The size was chosen for avoiding permits. The same sized shed at HD&L was $2500 before tax. This shed was a prototype for a 200 sq ft shed on my mtn property. This is the size limit for no permit in my mtn county.

These pallet shelf units come in different heights, but the width and lengths are the same. I intend to make a 2 story shed on my mtn. The roof will be flat, not sloped, and will be made of corrugated steel, not plastic. This will enable me to make the roof into a garden with a parapet wall. Most of the materials will come from salvage.

This shed experience has seeded my mind with the thought of using salvage metal pallet shelfs in the construction of an entire home. There are mezanine structures which are used in shopping centers and big building structures for raised levels. These have available stairways etc. I need to finish my shed then go down that path. I would need to get an engineer and the county to approve it if I go further than the shed.


----------



## gobug

Regarding contractors vs doing it yourself for 1/3 the cost: This is only true if the value of your time is zero. If you have to work longer, make mistakes, and deal with the code enforcement, the comparison favors the contractor for the larger scale projects. They know the rules, procedures, and have a reputation with the code inspectors and their customers. Now there certainly are some contractors better than others. If you avoid contractors, and absolutely need one for a certain project, you may get the bottom of the deck.


----------



## ErinP

> This is only true if the value of your time is zero.


I've never understood this argument. I mean, yeah, if you're taking off time from work to do this project, it's a valid point. But most people do DIY projects in their FREE time. And that's how much that time is costing them. :shrug:

To be sure, if you live somewhere with codes and inspectors and permits and such, it might be worth your while to hire someone. Especially if you haven't got a clue where to start. 
But then for a lot of people, learning that information is worth the savings...


----------



## gobug

Time off from work, hmmm. That depends on your definition of work. Does laundry, child care, yard work, shopping, cleaning, etc. count as free time? Now hobbies, vacation, and relaxation do fall into free time.

When I build my home, I will hire an engineer. I don't know about hiring a contractor. I tend to be a do it myself type. I just know some contractors and respect their knowledge. Hence, the thought about the size of a project. I don't seek their help for the little things.

Building a shed fits into hobby, DIY type things.


----------



## Scavenger

Hey Guys...Check this out!! I'm building this, except 16x16 instead of 14x14. I have been wanting to do this for years, but I'm just now getting the chance.

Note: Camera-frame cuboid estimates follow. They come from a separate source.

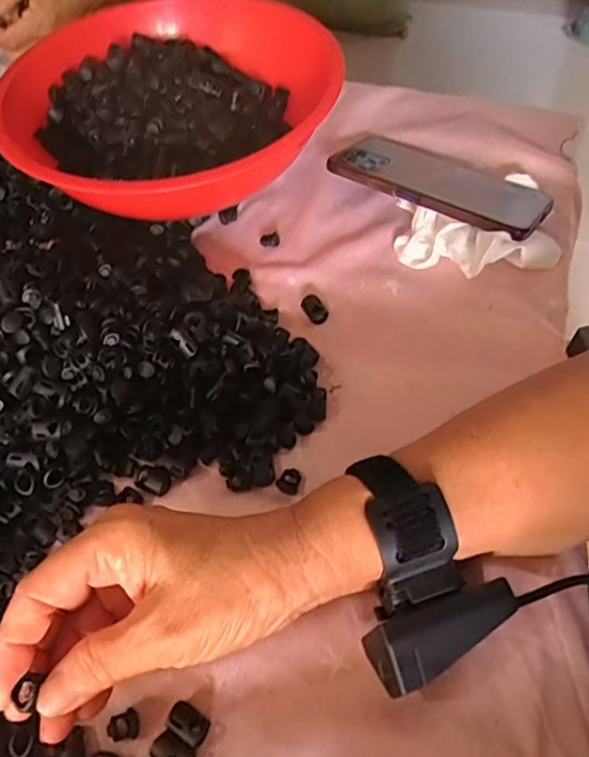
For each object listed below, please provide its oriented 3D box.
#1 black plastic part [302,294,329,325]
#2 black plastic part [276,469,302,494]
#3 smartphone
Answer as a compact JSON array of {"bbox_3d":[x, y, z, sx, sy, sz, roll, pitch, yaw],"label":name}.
[{"bbox_3d":[0.014,-0.049,0.404,0.013,0.010,0.021,-30,61,-15],"label":"black plastic part"},{"bbox_3d":[-0.003,0.060,0.338,0.013,0.006,0.016,21,61,15],"label":"black plastic part"},{"bbox_3d":[0.115,-0.156,0.456,0.165,0.012,0.086,30,48,21],"label":"smartphone"}]

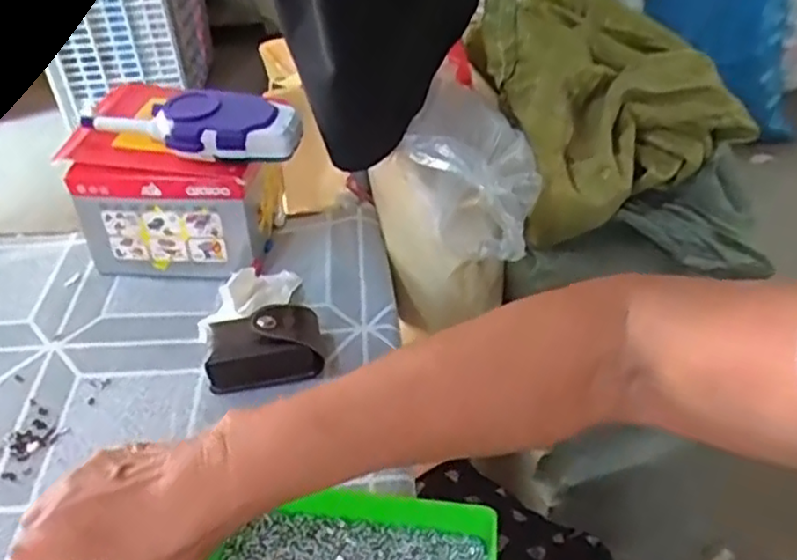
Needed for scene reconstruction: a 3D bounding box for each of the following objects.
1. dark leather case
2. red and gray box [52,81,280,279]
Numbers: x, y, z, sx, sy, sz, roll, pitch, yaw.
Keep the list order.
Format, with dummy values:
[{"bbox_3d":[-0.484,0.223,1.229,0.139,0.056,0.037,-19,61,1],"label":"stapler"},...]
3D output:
[{"bbox_3d":[-0.096,0.047,0.487,0.081,0.041,0.045,-11,39,-8],"label":"dark leather case"},{"bbox_3d":[-0.182,-0.086,0.587,0.145,0.122,0.125,0,39,5],"label":"red and gray box"}]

I have a couple of acres back in the woods to put it on and I think it's going to be great!

http://www.simplesolarhomesteading.com/


----------



## AngieM2

Scavenger - I love that little house. I have downloaded the photo of that house just for a computer desktop and dreaming.

Maybe a blog, flickr acct for photos, or whatever works to keep showing us how you progress with this.

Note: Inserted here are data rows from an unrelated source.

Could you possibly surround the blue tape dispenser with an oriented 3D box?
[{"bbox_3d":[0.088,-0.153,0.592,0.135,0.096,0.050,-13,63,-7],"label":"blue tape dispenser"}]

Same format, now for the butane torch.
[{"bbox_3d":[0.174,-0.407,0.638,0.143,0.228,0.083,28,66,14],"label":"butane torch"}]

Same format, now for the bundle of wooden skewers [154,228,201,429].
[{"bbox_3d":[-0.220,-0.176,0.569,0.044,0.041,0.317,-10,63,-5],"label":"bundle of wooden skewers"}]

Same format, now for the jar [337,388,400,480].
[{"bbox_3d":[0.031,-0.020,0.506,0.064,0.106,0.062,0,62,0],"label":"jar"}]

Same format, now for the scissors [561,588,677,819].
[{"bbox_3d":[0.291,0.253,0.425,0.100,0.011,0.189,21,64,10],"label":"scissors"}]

Will you have another little building for the stuff you need for things not used everyday?


----------



## cc

I want to get one of those rent to own style buildings and finish it for a sewing-craft room. I thought about putting in a wood cook stove to heat it with and that way if the electricity goes out we would have a way to cook besides the Coleman camp stove! Have any of you done something like that? I was think about a 10 or 12 X 16, Any suggestions or ideas will be appreciated.


----------



## ErinP

gobug said:


> When I build my home, I will hire an engineer. I don't know about hiring a contractor. I tend to be a do it myself type. I just know some contractors and respect their knowledge. Hence, the thought about the size of a project. I don't seek their help for the little things.
> 
> Building a shed fits into hobby, DIY type things.

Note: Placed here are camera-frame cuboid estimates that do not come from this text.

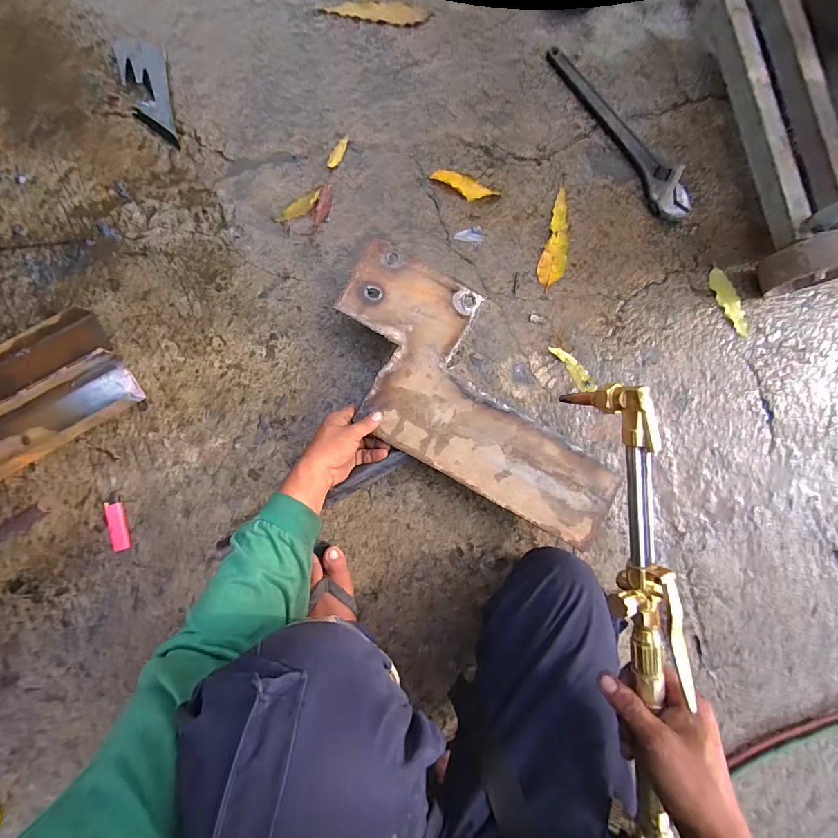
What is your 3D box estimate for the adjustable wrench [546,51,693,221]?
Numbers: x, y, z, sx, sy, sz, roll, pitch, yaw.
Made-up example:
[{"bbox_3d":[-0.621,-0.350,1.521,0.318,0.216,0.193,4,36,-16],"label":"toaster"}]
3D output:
[{"bbox_3d":[0.366,-0.516,0.711,0.080,0.019,0.372,-30,85,-7],"label":"adjustable wrench"}]

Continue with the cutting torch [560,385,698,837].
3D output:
[{"bbox_3d":[0.196,0.187,0.373,0.050,0.086,0.428,-5,92,-4],"label":"cutting torch"}]

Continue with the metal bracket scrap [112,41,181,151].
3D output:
[{"bbox_3d":[-0.438,-0.527,0.643,0.072,0.014,0.184,-13,83,-5],"label":"metal bracket scrap"}]

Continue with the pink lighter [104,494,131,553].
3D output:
[{"bbox_3d":[-0.435,0.150,0.575,0.025,0.013,0.079,-11,83,-5],"label":"pink lighter"}]

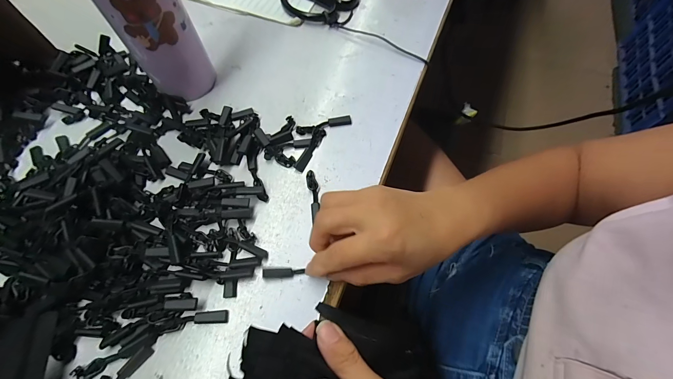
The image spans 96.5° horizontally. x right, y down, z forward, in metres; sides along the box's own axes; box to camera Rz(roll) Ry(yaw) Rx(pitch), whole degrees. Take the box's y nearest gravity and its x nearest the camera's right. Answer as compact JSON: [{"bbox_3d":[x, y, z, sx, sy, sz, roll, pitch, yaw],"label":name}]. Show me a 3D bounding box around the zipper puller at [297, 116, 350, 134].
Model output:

If you can afford it, more power to you! :thumb:

I can't. 
_And_, I know that building a house, while a BIG project, is not rocket science. I've helped build several. I know it's a do-able thing.
So far as laundry, child-care, yardwork, etc. I'm a mom, too and I have yet to get paid for any of those things.  Ie, it's still not "costing" me anything...


----------



## willow_girl

HD had one similar to the above on its lot last year. They were discontinuing their larger buildings and it was on sale. I was tempted ... but thought the staircase took up too much space in the floor plan. It just wasn't an efficient use of space IMO. 

I did buy a 12x20 1-story shed that also was being discontinued, and got a decent price on it! Someday I'd like to finish the inside and make a little cabin out of it ...


----------



## Scavenger

AngieM2: I will keep you informed on how it's going...gonna be slow at first though. I am just getting back to work after a much too long lay-off. As soon as the money starts flowing again...I'm on my way!! I do intend to build a small out-building and later on, dig a root cellar.


----------



## tytglovett

We took the same general idea and did that ourselves. We enclosed part of our metal barn, and built our house inside. We did the work ourselves and paid as we went. We love it and no longer have a mortgage.


----------



## roadless

tytglovett said:


> We took the same general idea and did that ourselves. We enclosed part of our metal barn, and built our house inside. We did the work ourselves and paid as we went. We love it and no longer have a mortgage.


I would love to see pictures!


----------



## longshot38

tytglovett said:


> We took the same general idea and did that ourselves. We enclosed part of our metal barn, and built our house inside. We did the work ourselves and paid as we went. We love it and no longer have a mortgage.


good on ya. love to see pics.


thanks
dean


----------



## Our Little Farm

tytglovett said:


> We took the same general idea and did that ourselves. We enclosed part of our metal barn, and built our house inside. We did the work ourselves and paid as we went. We love it and no longer have a mortgage.


Would you mind sharing some photos? 
This is something I have been interested in for quite a while.


----------